Learn Backpropagation

A free visual AI and machine learning lesson with an interactive 3D visualization, plain-English theory, and quiz.

Backpropagation is how a neural network learns. After a forward pass produces a prediction, backprop computes how much each weight contributed to the error — then adjusts every weight to reduce that error. It's the chain rule of calculus applied layer by layer, moving backwards from output to input.

The chain rule

For any composed function y = f(g(x)):
  dy/dx = (dy/dg) × (dg/dx)

In a network with layers L₁ → L₂ → L₃:
  ∂L/∂w₁ = (∂L/∂a₃) × (∂a₃/∂a₂) × (∂a₂/∂w₁)

Each arrow is a multiplication — gradients chain backward layer by layer.

Every weight update is a product of all downstream derivatives

Step 1 — output gradient

For MSE loss and sigmoid output:
  L = ½(ŷ − y)²
  ∂L/∂z₂ = (ŷ − y) · ŷ · (1 − ŷ)

This is the error signal that enters the network from the right.
Large when the model is wrong and confident; small when nearly correct.

Output gradient: how wrong × how uncertain

Step 2 — hidden layer gradient

∂L/∂a₁[j] = Σᵢ  W₂[i][j] · ∂L/∂z₂[i]   (sum from all output neurons)
∂L/∂z₁[j] = ∂L/∂a₁[j] · ReLU'(z₁[j])

ReLU'(z) = 1 if z > 0,  0 if z ≤ 0

Key: if a hidden neuron was dead (z ≤ 0), its gradient is exactly 0.
That neuron's weights receive NO update — this is the dying ReLU problem.

Dead ReLU neurons are frozen — they never recover

Step 3 — weight update

∂L/∂W₂[i][j] = ∂L/∂z₂[i] · a₁[j]    (output weight gradient)
∂L/∂W₁[j][k] = ∂L/∂z₁[j] · x[k]     (hidden weight gradient)

Update rule (gradient descent):
  W  ←  W  −  η · ∂L/∂W

η is the learning rate. Too large: weights overshoot and diverge.
Too small: training takes forever.

η controls step size — the most sensitive hyperparameter

Why gradients vanish in deep networks

Each backward step multiplies by a weight matrix and an activation derivative.
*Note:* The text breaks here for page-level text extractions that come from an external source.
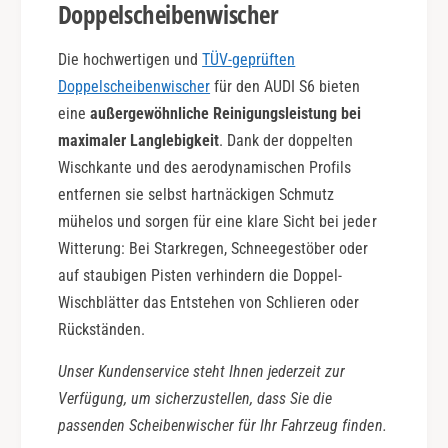
Doppelscheibenwischer
Die hochwertigen und
TÜV-geprüften
Doppelscheibenwischer
für den AUDI S6 bieten
eine
außergewöhnliche Reinigungsleistung bei
maximaler Langlebigkeit
. Dank der doppelten
Wischkante und des aerodynamischen Profils
entfernen sie selbst hartnäckigen Schmutz
mühelos und sorgen für eine klare Sicht bei jeder
Witterung: Bei Starkregen, Schneegestöber oder
auf staubigen Pisten verhindern die Doppel-
Wischblätter das Entstehen von Schlieren oder
Rückständen.
Unser Kundenservice steht Ihnen jederzeit zur
Verfügung, um sicherzustellen, dass Sie die
passenden Scheibenwischer für Ihr Fahrzeug finden.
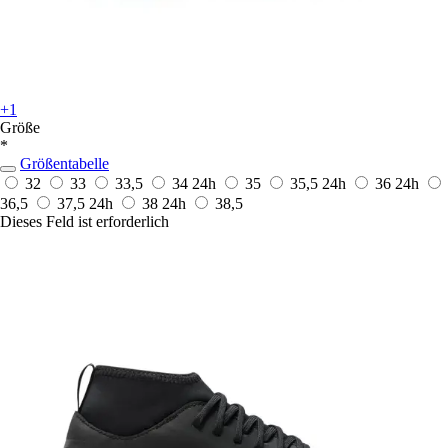
+1
Größe
*
Größentabelle
32
33
33,5
34
24h
35
35,5
24h
36
24h
36,5
37,5
24h
38
24h
38,5
Dieses Feld ist erforderlich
If these products are consistently less than 1, the gradient signal shrinks exponentially as it travels back through layers. By layer 10, the gradient may be 10⁻⁶ of its original size — essentially zero. This is the vanishing gradient problem, and it's why training very deep networks was nearly impossible before residual connections (ResNets) and better activation functions.